A Agência Nacional de Energia Elétrica (ANEEL) autorizou reforços em instalações de transmissão sob responsabilidade da ISA Energia Brasil S.A., antiga ISA CTEEP. A decisão foi formalizada pela Resolução Autorizativa nº 16.727, de 28 de julho de 2026, publicada no Diário Oficial da União (DOU) em 31 de julho de 2026, com o processo associado nº 48500.018738/2026-66.

Estes reforços se inserem no arcabouço regulatório da agência, que remunera as concessionárias de transmissão por investimentos em melhorias. Os custos são reconhecidos e incorporados à Receita Anual Permitida (RAP) da empresa, seja via revisão tarifária periódica para obras de pequeno porte ou por parcelas adicionais para grandes projetos, assegurando o capital necessário para a manutenção e expansão da rede. A ISA Energia Brasil possui um histórico robusto de investimentos, tendo destinado R$ 1,1 bilhão a reforços e melhorias de janeiro a setembro de 2025.

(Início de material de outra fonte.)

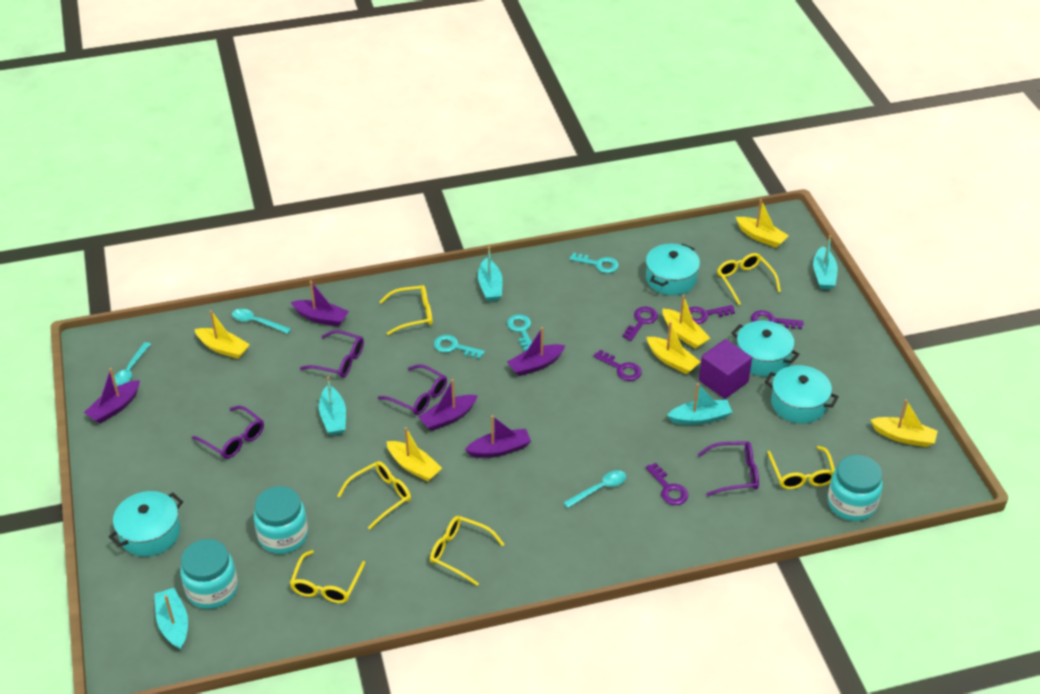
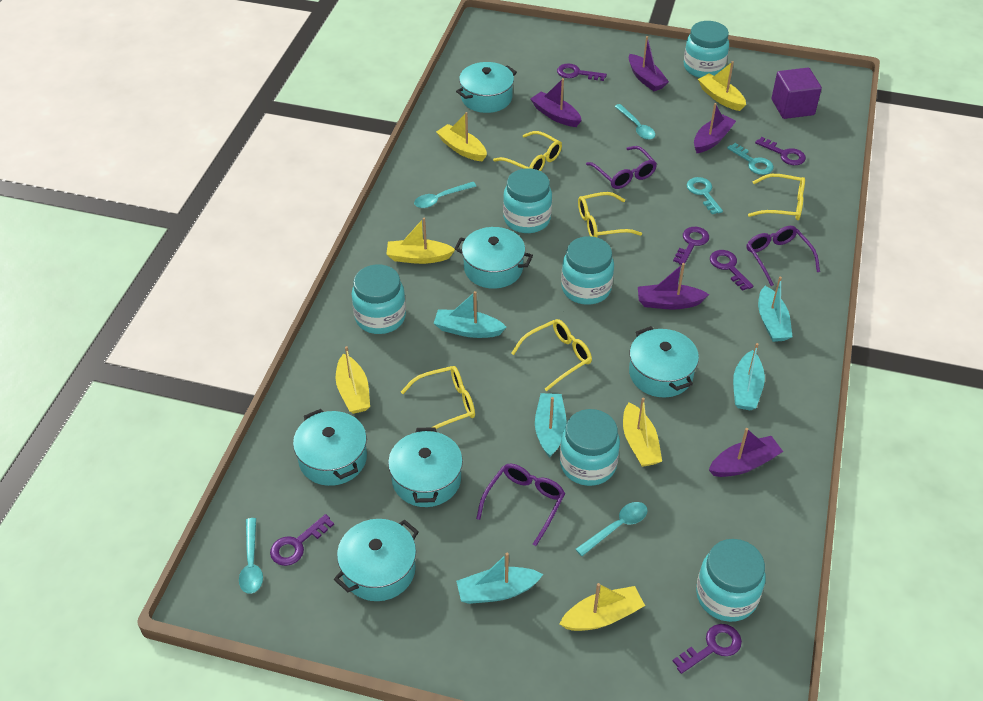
purple glasses: [192,406,264,459] [300,330,364,378] [378,364,447,415] [698,441,759,496] = 4 -> [476,464,565,546] [586,146,657,189] [747,226,820,286] = 3
purple key: [593,350,642,381] [622,307,658,341] [646,463,688,505] [689,305,735,324] [751,310,804,329] = 5 -> [270,514,334,566] [557,63,607,81] [673,227,709,265] [673,624,742,674] [710,250,753,291] [755,137,806,165] = 6
turquoise jar: [180,539,238,609] [254,486,308,554] [828,455,883,521] = 3 -> [352,264,406,334] [503,168,552,233] [560,409,620,486] [561,236,614,305] [684,21,729,78] [696,539,766,622] = 6
turquoise key: [434,335,485,359] [507,314,532,351] [570,252,619,273] = 3 -> [687,177,723,214] [727,143,774,175] = 2
turquoise pot: [109,491,183,557] [646,243,700,295] [731,321,800,376] [765,365,839,423] = 4 -> [293,409,367,486] [334,519,419,601] [388,427,463,507] [454,227,533,289] [456,62,517,113] [629,326,699,398] = 6
turquoise spoon: [113,342,151,386] [232,309,291,334] [563,470,626,508] = 3 -> [239,518,263,594] [414,182,476,208] [575,502,648,556] [614,104,655,140] = 4
yellow glasses: [290,550,365,603] [337,461,411,530] [380,285,433,335] [430,516,504,586] [717,253,781,305] [767,446,835,489] = 6 -> [401,366,475,429] [493,131,562,171] [511,319,592,391] [578,192,642,237] [748,174,805,220] = 5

Embora os detalhes concretos sobre o escopo, valores de investimento e prazos dos reforços autorizados por esta resolução não tenham sido divulgados, a medida é fundamental para a segurança operacional e a qualidade do fornecimento de energia. Reforços na transmissão aumentam a capacidade de escoamento, essencial para a integração de novas fontes de geração, como eólica e solar, e para a redução de congestionamentos na rede. Contudo, a ausência dessas informações impede uma análise precisa sobre o impacto financeiro direto na RAP da transmissora ou sobre ganhos de capacidade específicos para os submercados envolvidos.

A ANEEL tem aprimorado as regras para autorização e remuneração de reforços e melhorias, diferenciando obras de grande e pequeno porte e alterando a forma de reconhecimento da receita para pequenos reforços, que agora ocorre na revisão periódica, e não mais no reajuste anual. Essa evolução regulatória busca maior clareza e previsibilidade para o setor. O mercado aguardará a divulgação dos detalhes específicos dos reforços para avaliar o potencial de melhoria na infraestrutura e sua repercussão operacional.